**Brief**
Only some lines are wanted. Transcribe, exactly, the lines below from the line with "Strömoptimering" up to and including the line with "Hörlursställ".

Collected data
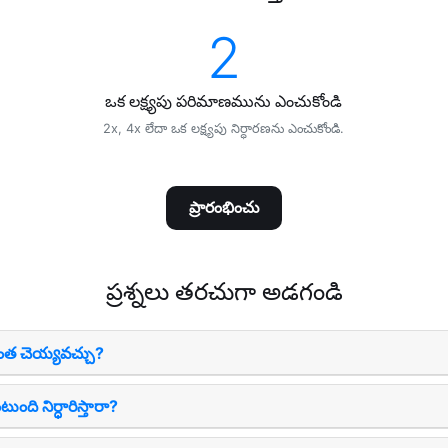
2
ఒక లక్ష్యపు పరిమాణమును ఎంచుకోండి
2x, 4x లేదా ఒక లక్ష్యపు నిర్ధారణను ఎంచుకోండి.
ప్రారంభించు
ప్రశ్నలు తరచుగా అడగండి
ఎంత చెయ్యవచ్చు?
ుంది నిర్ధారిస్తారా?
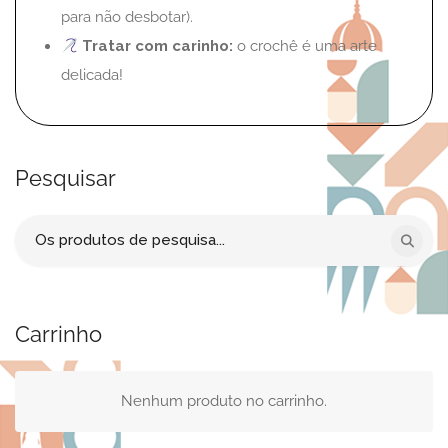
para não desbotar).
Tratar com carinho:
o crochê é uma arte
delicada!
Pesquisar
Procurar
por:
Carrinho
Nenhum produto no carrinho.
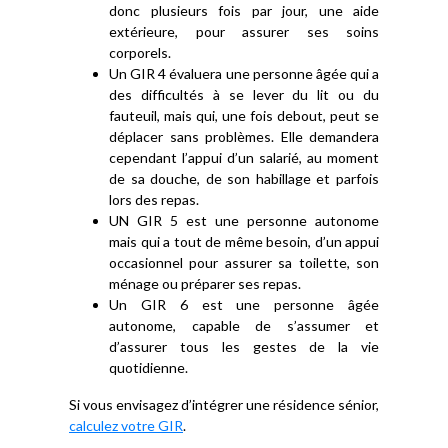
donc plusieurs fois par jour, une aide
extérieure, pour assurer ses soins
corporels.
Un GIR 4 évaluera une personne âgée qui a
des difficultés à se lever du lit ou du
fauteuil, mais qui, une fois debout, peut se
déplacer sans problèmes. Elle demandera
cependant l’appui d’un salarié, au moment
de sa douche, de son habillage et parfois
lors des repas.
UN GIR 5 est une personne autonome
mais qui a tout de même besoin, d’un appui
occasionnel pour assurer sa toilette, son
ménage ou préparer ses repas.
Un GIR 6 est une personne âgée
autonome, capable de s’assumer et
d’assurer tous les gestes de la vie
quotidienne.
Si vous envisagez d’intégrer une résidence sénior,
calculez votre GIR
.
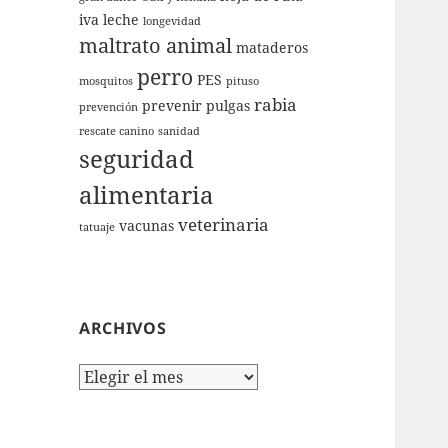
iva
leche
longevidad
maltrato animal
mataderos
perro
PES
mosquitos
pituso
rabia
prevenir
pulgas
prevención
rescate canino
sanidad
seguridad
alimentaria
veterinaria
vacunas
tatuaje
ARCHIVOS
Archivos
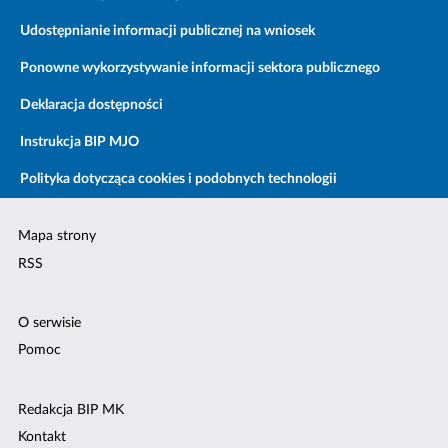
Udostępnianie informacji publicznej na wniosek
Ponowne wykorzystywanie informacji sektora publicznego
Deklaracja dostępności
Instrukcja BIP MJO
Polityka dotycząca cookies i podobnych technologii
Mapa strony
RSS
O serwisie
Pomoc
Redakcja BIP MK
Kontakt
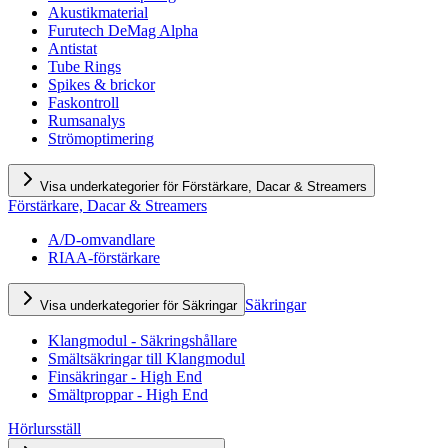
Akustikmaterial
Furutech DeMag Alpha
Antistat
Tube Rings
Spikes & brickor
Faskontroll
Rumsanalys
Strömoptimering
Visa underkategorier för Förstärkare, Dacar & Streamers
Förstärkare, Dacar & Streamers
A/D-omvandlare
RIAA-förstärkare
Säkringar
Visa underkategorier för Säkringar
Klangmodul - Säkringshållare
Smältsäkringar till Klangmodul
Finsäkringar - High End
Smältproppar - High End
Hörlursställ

==

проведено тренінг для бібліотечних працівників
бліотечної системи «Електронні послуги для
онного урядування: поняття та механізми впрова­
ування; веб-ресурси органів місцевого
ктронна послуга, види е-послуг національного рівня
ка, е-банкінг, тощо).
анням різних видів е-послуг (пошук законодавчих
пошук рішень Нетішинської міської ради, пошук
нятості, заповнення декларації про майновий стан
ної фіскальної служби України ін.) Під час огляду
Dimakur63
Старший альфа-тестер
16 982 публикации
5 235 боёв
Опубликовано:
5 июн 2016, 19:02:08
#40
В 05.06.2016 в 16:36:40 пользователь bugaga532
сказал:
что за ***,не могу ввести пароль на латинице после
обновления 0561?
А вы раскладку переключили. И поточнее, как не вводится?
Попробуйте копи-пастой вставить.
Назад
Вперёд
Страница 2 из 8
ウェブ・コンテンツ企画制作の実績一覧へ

**Worked solution**
Strömoptimering
Visa underkategorier för Förstärkare, Dacar & Streamers
Förstärkare, Dacar & Streamers
A/D-omvandlare
RIAA-förstärkare
Säkringar
Visa underkategorier för Säkringar
Klangmodul - Säkringshållare
Smältsäkringar till Klangmodul
Finsäkringar - High End
Smältproppar - High End
Hörlursställ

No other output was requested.